Jon Johnson, editor of Texas-based newsletter StockSplits.net, agreed.

"Reverse splits have a negative stigma. A lot of investors we talk to don't have a lot of confidence in a company that gets its stock up through a reverse split. They think the company is playing games and trying to get credit for something they don't deserve," Johnson said.

What's the motive?
But for most companies in the current climate, a reverse split is conducted out of a need to remain listed on an exchange, rather than solely to prop up the share price.

Companies that find Trading on thin icetheir share prices fall below $5 or $1, depending on the particular Nasdaq category they fall into, receive a notice from the exchange that if their stock remains at that level for 30 days they risk being delisted, said Nasdaq spokesman Wayne Lee.

If the shares remain at the depressed level for 30 days, a new clock starts ticking. At this point, companies have 90 days to get the price above the threshold for 10 consecutive trading days to come into compliance, he noted.

Ten Nasdaq-listed tech companies initiated reverse stock splits this year out of 32 companies that took such measures.
Company Reverse split ratio
Clariti Telecommunications 1-for-4
eGlobe 1-for-4.7
GSV 1-for-5
Infogrames 1-for-5
Liberty Livewire 1-for-2.5
Musicmaker.com 1-for-10
On-Point Technology Systems 1-for-3
PacificNet.com 1-for-3
PopMail.com 1-for-10
Wire One Technologies 1-for-2
Source: Nasdaq and FactSet Universal

Shares that are delisted typically move to the over-the-counter market, a market that is less liquid because it is more difficult to match buyers and sellers.

The Nasdaq allows companies to initiate numerous reverse splits, but it's a double-edged sword.

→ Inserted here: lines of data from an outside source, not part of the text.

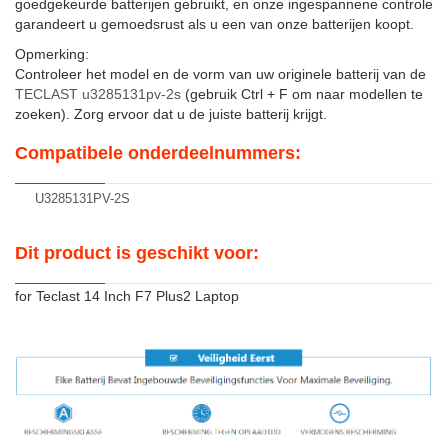
goedgekeurde batterijen gebruikt, en onze ingespannene controle
garandeert u gemoedsrust als u een van onze batterijen koopt.
Opmerking:
Controleer het model en de vorm van uw originele batterij van de
TECLAST u3285131pv-2s
(gebruik Ctrl + F om naar modellen te
zoeken). Zorg ervoor dat u de juiste batterij krijgt.
Compatibele onderdeelnummers:
U3285131PV-2S
Dit product is geschikt voor:
for Teclast 14 Inch F7 Plus2 Laptop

While a stock price goes up following a reverse split, the number of shares outstanding contracts.

Many institutional investors, for example, shun companies with fewer than 10 million shares floating in the public market, said Greg Vogel, an analyst with Banc of America Securities.

And if a company's Nasdaq float drops below 1.1 million, or 750,000, depending on the category the company falls under, it also may be delisted, Lee said.

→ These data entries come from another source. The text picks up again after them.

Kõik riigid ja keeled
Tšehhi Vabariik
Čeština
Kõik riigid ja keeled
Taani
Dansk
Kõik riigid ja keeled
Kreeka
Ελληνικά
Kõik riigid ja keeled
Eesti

For these reasons, many companies do not seek a reverse split.

"It's hard to make a case in doing a reverse split, unless you can argue there should be some reason for someone to buy the stock," said Tom McManus, equity portfolio strategist for Banc of America Securities.

He added some companies may opt to avoid the effort if it appears they'll be closing their doors soon or landing a buyer, as was the case this week with Garden.com.

Some companies, however, take the plunge anyway.

Risking it
CareMatrix, a retirement home operator, conducted a 1-for-18 reverse split in September. Two months later, the company filed for bankruptcy protection.

"My impression is reverse splits are a strategy of last resort," said Neal Macneale, editor of the 2-for-1 Stock Split newsletter in Menlo Park, Calif.

Although the markets this year pushed more than 30 Nasdaq-listed companies to seek a reverse split, it's surprisingly fewer than the number last year, when 81 companies filed for reverse splits, Lee said.

"1998, for all intents and purposes, was a recession year for a number of industries. And through 1999, a lot of companies continued to suffer, even though the Nasdaq did well," McManus said. "The Nasdaq did well because there was a surge in tech spending and it was concentrated in relatively few companies. Without the largest companies, the stock market returns would have been poor last year."